The move by Ohio Senate President Matt Huffman, Ohio House Speaker Bob Cupp and a state senator and representative who also sit on the Ohio Redistricting Commission was foreshadowed when the group flouted an August deadline they'd been given by the Ohio Supreme Court to redraw the boundaries.

In a statement, the GOP lawmakers called the high court's July 17 decision rejecting a second proposed congressional map as gerrymandered to GOP partisan advantage "fundamentally flawed." Their petition to the U.S. Supreme Court asserts the ruling encroached on their legislative authority "in multiple ways."

"While many believe that the Ohio Supreme Court majority misinterpreted state law, there is also the broader concern that the Court assumed a role the federal constitution does not permit it to exercise," they said.

The head of one of the groups that brought suit against the maps criticized the appeal.

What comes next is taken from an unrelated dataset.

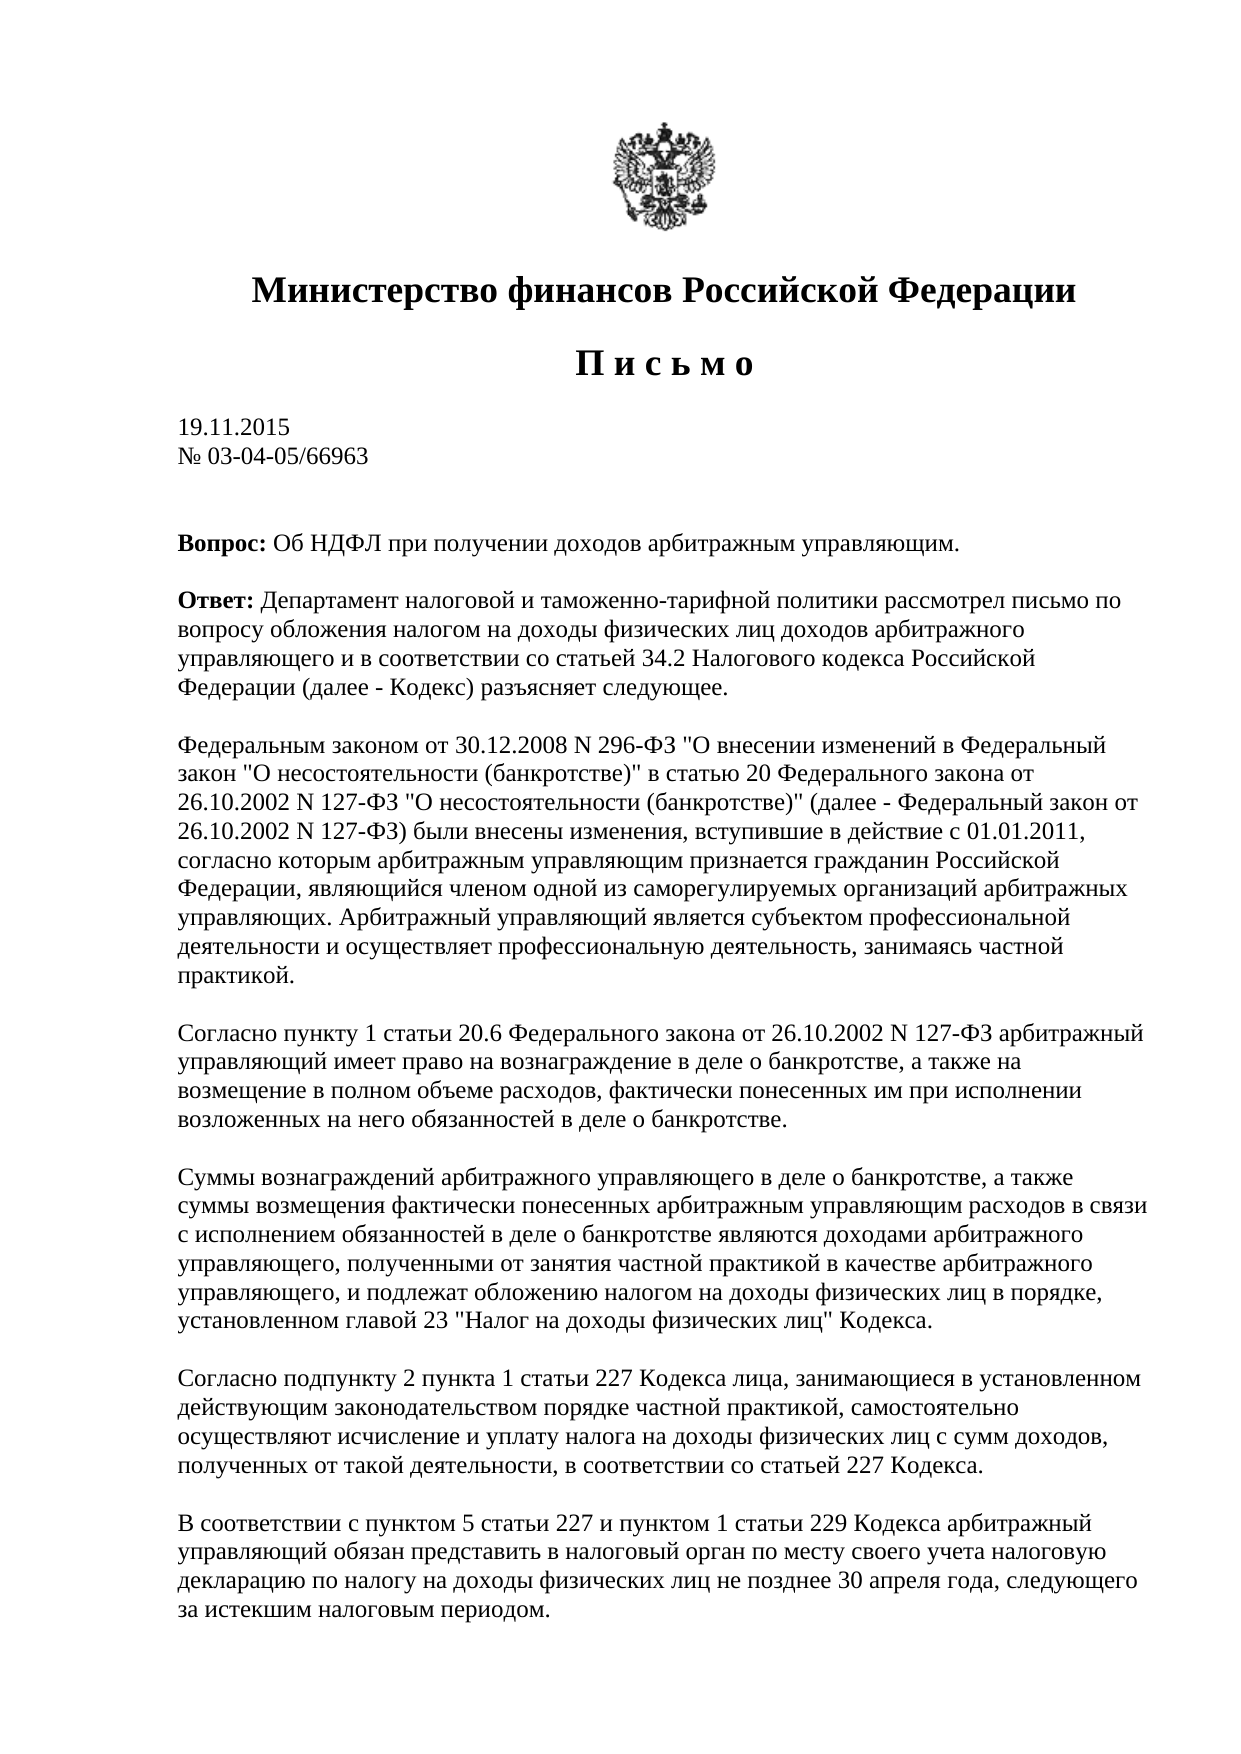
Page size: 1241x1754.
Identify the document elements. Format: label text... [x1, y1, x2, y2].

"This is more hypocrisy and theater from the leaders of the Ohio General Assembly, because this fringe legal theory they're quoting doesn't even apply in this scenario," said Jen Miller, executive director of the League of Women Voters of Ohio. "The Ohio General Assembly exercised its authority when it helped develop the constitutional amendment that changed mapping processes and gave the Ohio Supreme Court the authority to strike down district maps."

Cupp, a former Ohio Supreme Court justice, has advanced the legal theory behind the appeal. In an open memo this summer, he asserted lawmakers could ignore the deadline set by state-level justices and move on to the federal court because the case is a matter of federal interest. He said they had 90 days to do so, which falls on Monday.

He did not address why that approach was not taken back in January, the first time the Ohio Supreme Court rejected a congressional map. By waiting, Cupp's timeline carries a mapmaking process that was supposed to conclude in 2021 close to the retirement date of Ohio Chief Justice Maureen O'Connor, the seven-member court's swing vote.

A 4-3 majority has delivered Democratic and voting-rights groups victories over five Statehouse maps and two U.S. House maps. Nationwide, these maps are required to be redrawn to reflect population changes in the 2020 Census.

With litigation still pending, the state's 2022 legislative and congressional primaries went forward under those same invalidated maps. The latest congressional map delivered two-thirds of Ohio's 16 seats to Republicans, although the state's party breakdown over the past 10 years was roughly 54% Republican, 46% Democrat.

This is Ohio's first time implementing new mapmaking systems approved by voters as constitutional amendments, and what happens when mapmakers fail to comply with court orders has been a matter of debate. So far, justices have stopped short of holding them in contempt.